> _PAGE EXCERPT_:
How to make children read? I guess there's no uniform answer to that. The best solution i can think of is to encourage them. The earlier the better.

Interesting topic. I wander if there are some teaching methodologist who have some more knowledge about it.
gh0stface
When I was younger, during the summer when school was out, our public library had a summer reading program. Where the kids had to read books that they checked out and I think you had to write a short summary. Depending on age group that is. When you read a certain amount of books, you would receive prizes. The more books you read, were like advancing in levels. The more books you read, the better the prizes were going to be. Such as if you read a 20 books, you would receive a small personal pizza from Pizza Hut.

So that summer program helped me appreciate reading as well. The prizes were just incentives Wink
Coclus
I read when I was a child. The only trick is to give your kids exciting books, and they will soon discover the "magic" of reading..
Dalv87
I read a lot and still do, I'd give them a choice of books to read, don't just hand them something you thought they'd like and tell them to read it, take them to the library and let them find something.
Dean_The_Great
I think the trick is to find a type of literature that the child enjoys to read. With the many different types of genres out there, I would explore different types before deciding that the child is difficult or hates reading.

Another issue I notice is that children are frustrated due to the learning curve of reading. They might not be at a reading level high enough in order to enjoy the types of books they like.

For this I would suggest reading to the children. This way, they can understand how awesome it is and aspire to read like that themselves. For the reader, I suggest using different inflections and character voices to try to make the book "come to life", as it it easy for the children to be distracted by a more forthcoming medium such as television.

> _WHAT YOU NEED TO DO_: Carry on the forum discussion about getting children to read, starting right after its last sentence.

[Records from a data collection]
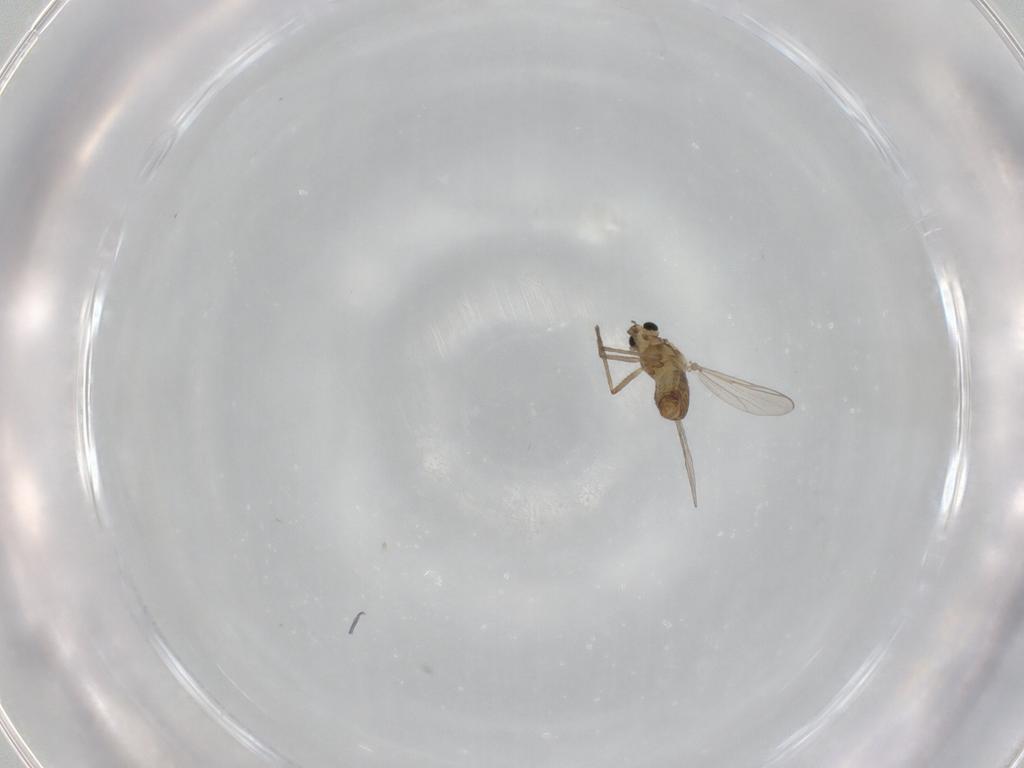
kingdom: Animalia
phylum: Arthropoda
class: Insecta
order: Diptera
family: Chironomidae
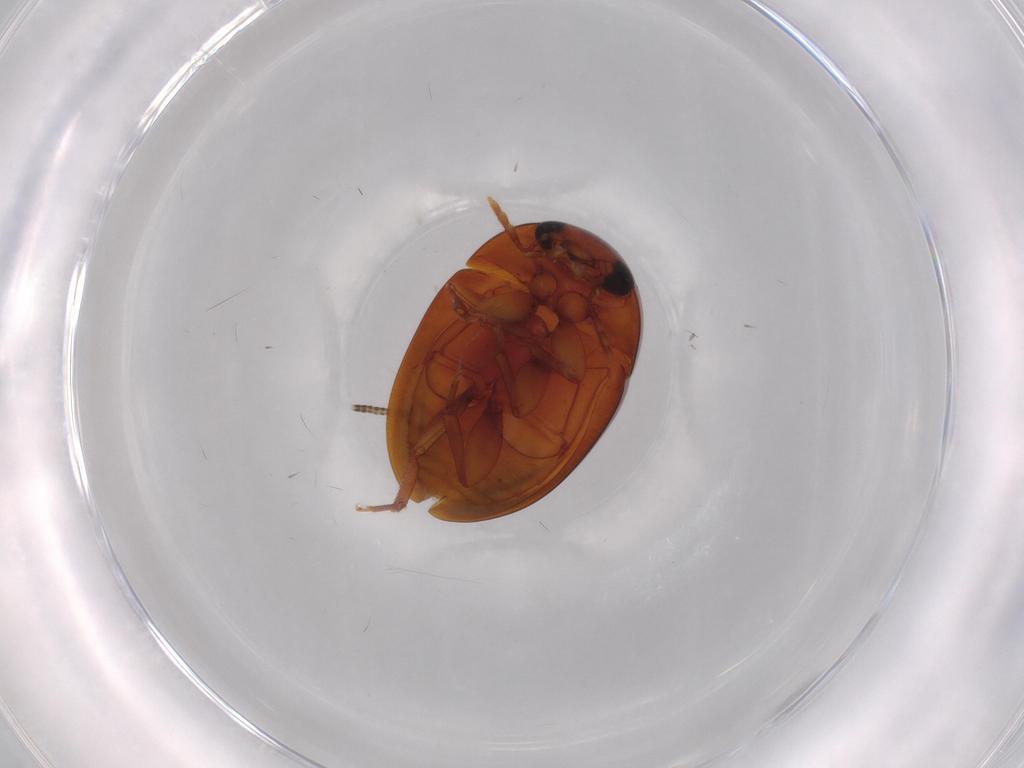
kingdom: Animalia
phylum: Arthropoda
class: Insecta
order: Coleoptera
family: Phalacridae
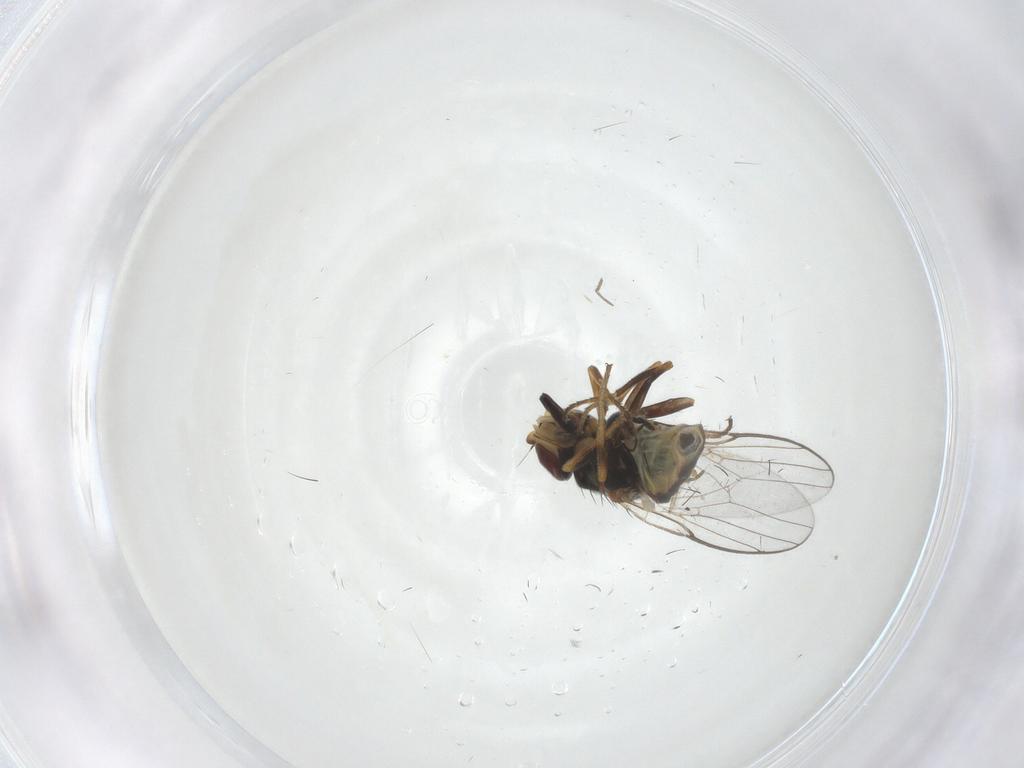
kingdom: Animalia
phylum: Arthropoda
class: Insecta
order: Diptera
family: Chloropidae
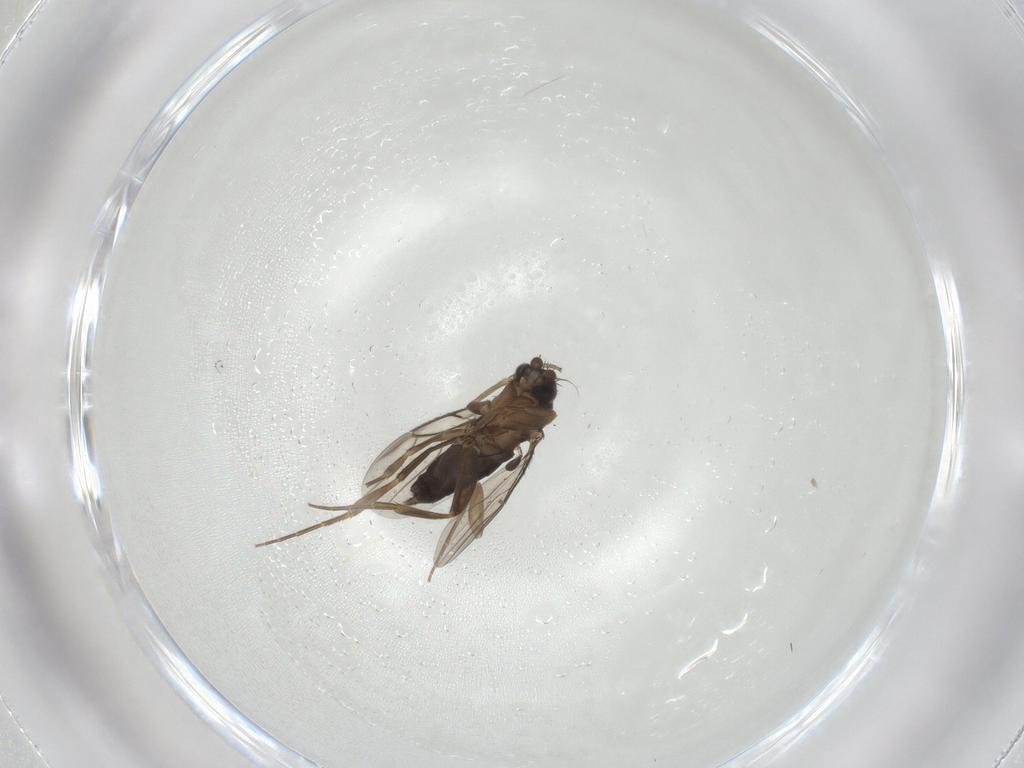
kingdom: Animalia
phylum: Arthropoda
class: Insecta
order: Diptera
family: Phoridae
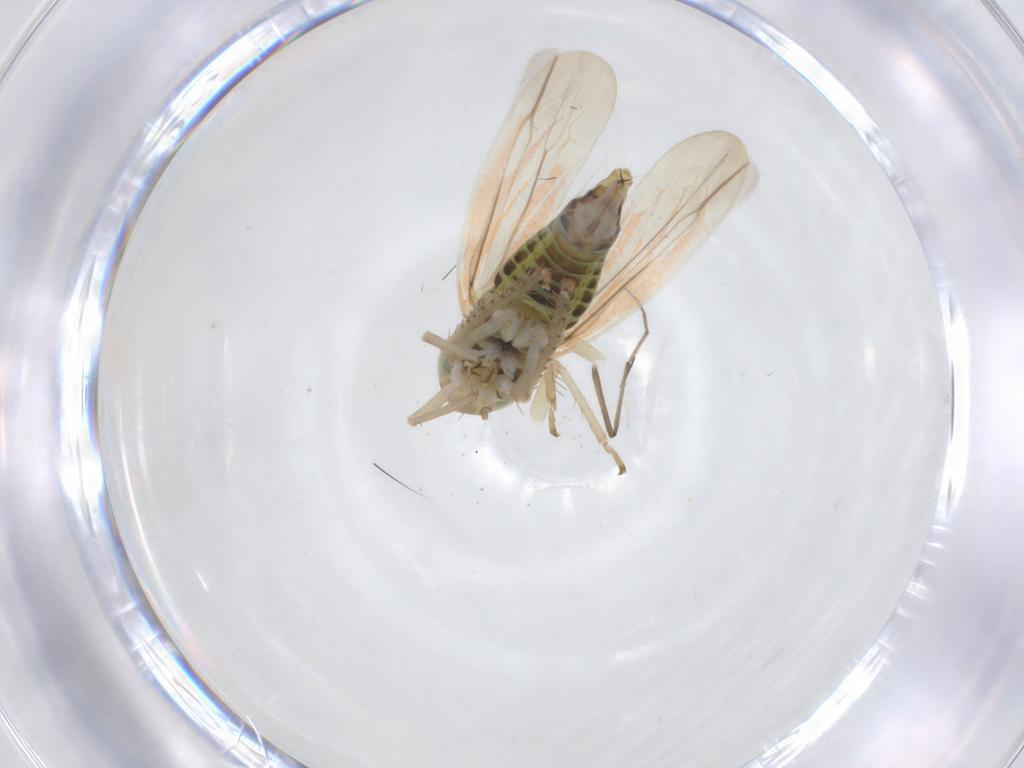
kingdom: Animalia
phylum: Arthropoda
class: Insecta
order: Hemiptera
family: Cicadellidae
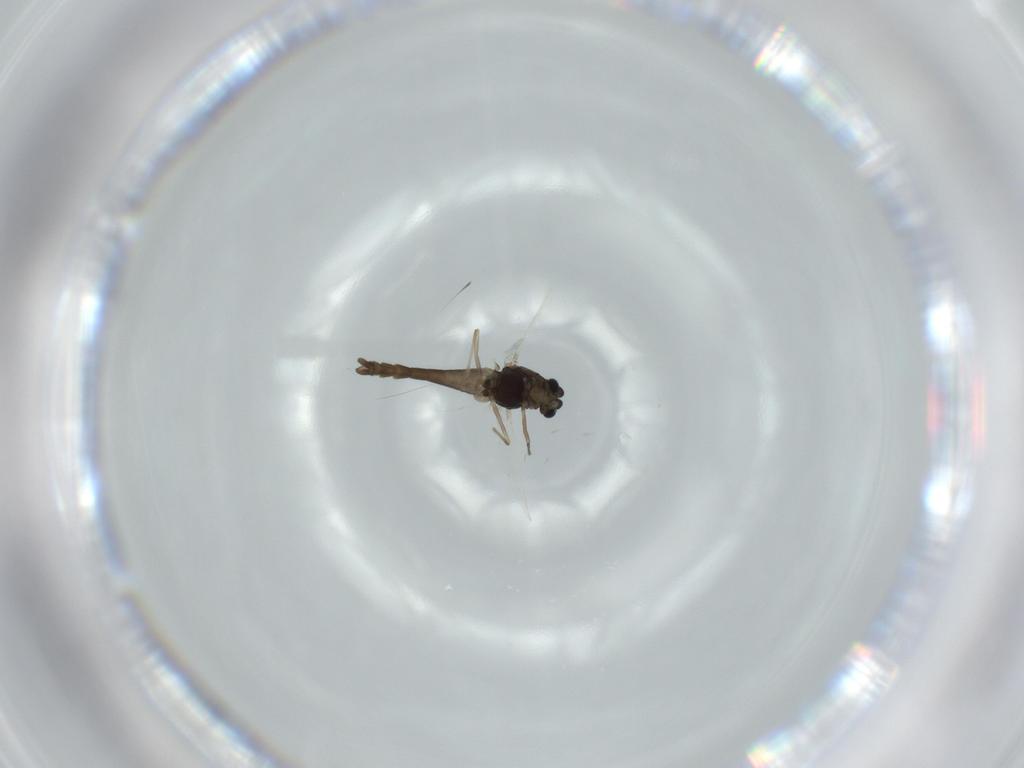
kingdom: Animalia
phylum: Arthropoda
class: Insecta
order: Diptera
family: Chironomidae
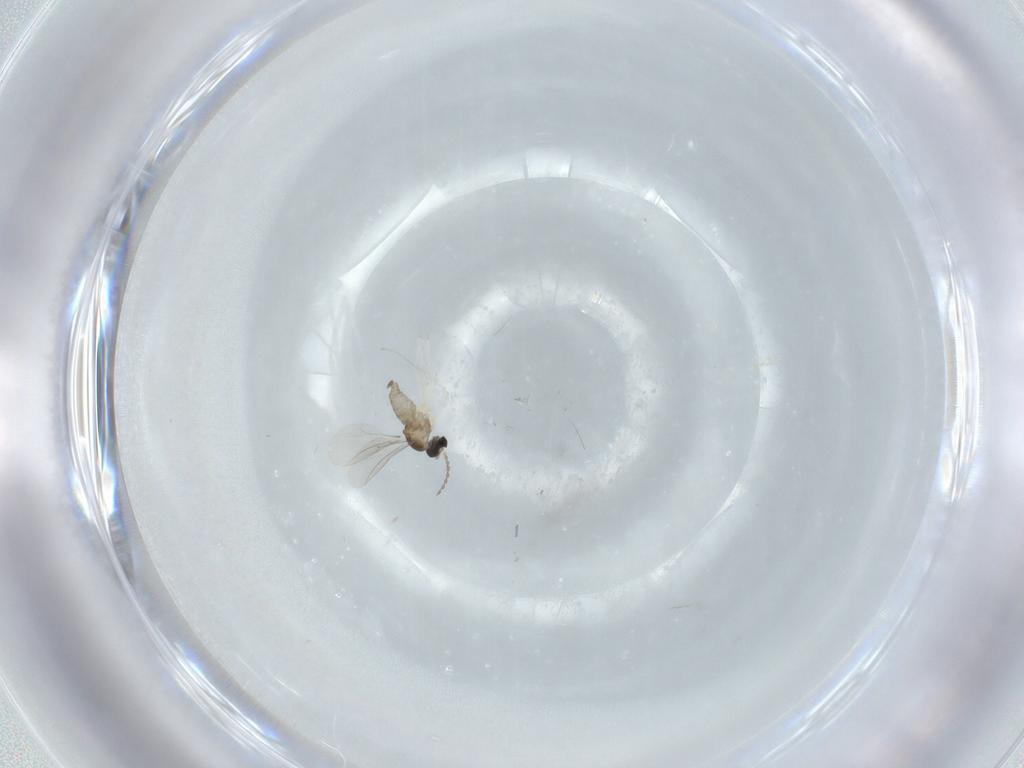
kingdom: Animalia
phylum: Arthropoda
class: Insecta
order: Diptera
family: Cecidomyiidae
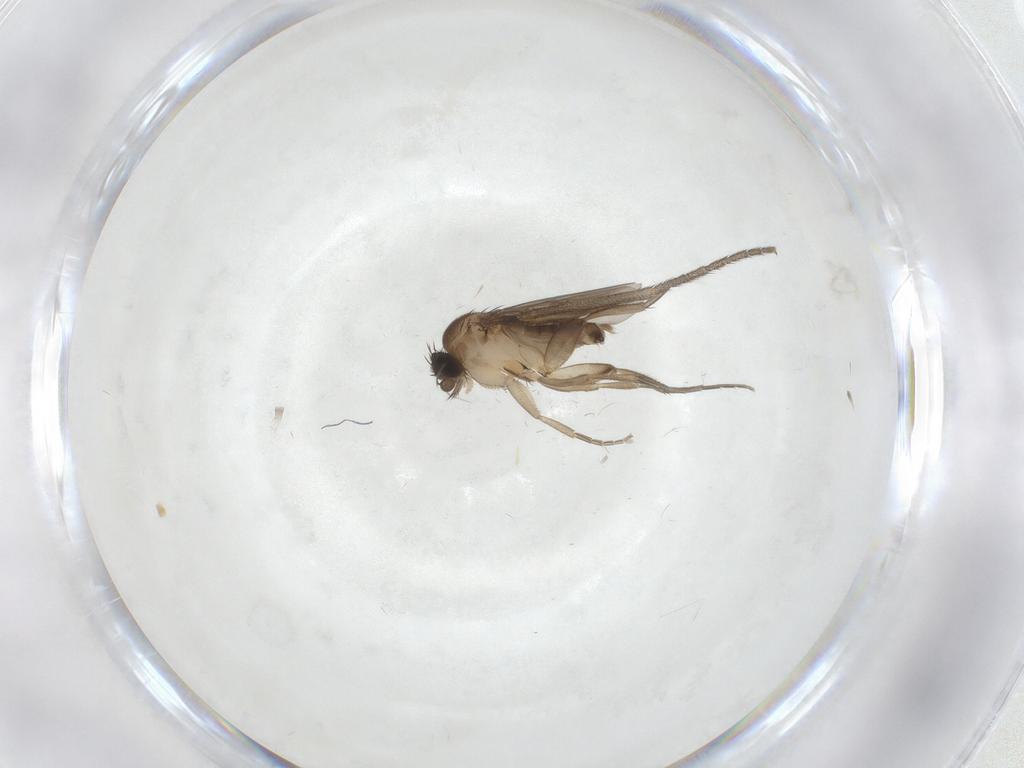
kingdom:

> _THE OUTPUT_:
However in the end, some will be drawn to reading, and others will not. My sister and I were raised in the same household, we were both read to, and yet I enjoy reading very much, and she does not. I think in the end it boils down to a personal preference, which one must respect when dealing with children.
azbuky
Well... it depends of the child... When I was very young, I didn't like reading at all! Then, when I was about 12-13, I started reading. What made me change my mind? I found a PURPOSE in reading. Whether it's an enjoyable book for your kid or something else (for instance, he entered a group of kids that like to read and discuss about books and he feels bad, so he starts reading) or maybe he just wants to feel "important", you just have to fing out what motivates him and apply it in reading.
missdixy
I have always loved reading, since childhood. To get children to read, it's important to give them books that appeal to their interests. I have a little cousin, for instance, who won't read anything but books about or science. He reads science fiction and nonfiction, but anything else...and he doesn't really get into it. I think, though, that as he grows up he will eventually broaden his range of literary material, but it's a start.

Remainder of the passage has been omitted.